All records below are to be duplicated exactly, with every picture excluded.

----

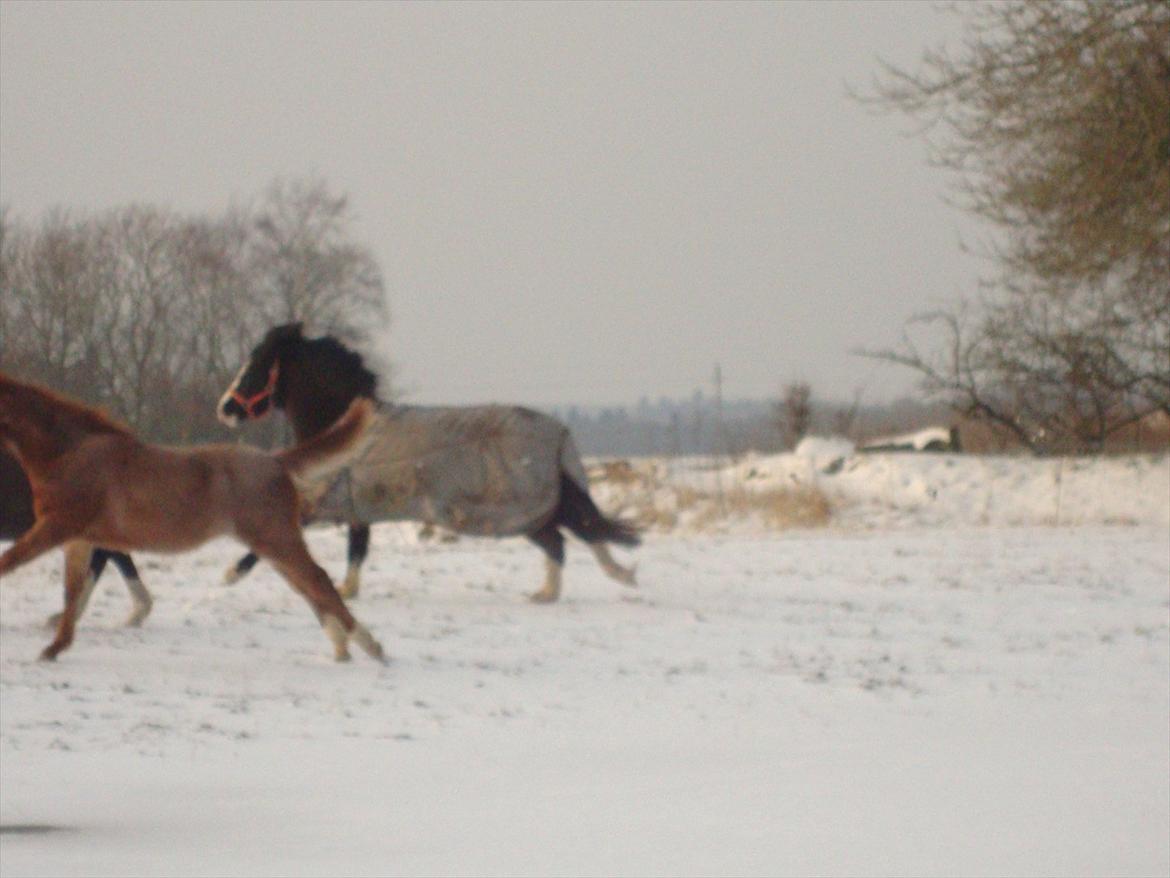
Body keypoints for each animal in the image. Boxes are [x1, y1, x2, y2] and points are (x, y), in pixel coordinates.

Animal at [219, 323, 641, 604]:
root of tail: (558, 433)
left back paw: (556, 591)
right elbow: (357, 550)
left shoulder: (324, 501)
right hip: (536, 507)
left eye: (255, 365)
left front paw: (230, 574)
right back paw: (602, 578)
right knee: (579, 532)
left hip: (523, 510)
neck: (342, 426)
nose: (224, 408)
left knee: (565, 539)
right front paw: (347, 589)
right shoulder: (358, 507)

----

* Response area:
Body keypoints for each animal in the image. Boxes are [x1, y1, x2, y2] and points are (x, y), in pixel coordinates.

Animal at [219, 323, 641, 604]:
root of tail: (558, 433)
left back paw: (556, 591)
right elbow: (357, 550)
left shoulder: (324, 501)
right hip: (536, 507)
left eye: (255, 365)
left front paw: (230, 574)
right back paw: (602, 578)
right knee: (579, 532)
left hip: (523, 510)
neck: (342, 426)
nose: (224, 408)
left knee: (565, 539)
right front paw: (347, 589)
right shoulder: (358, 507)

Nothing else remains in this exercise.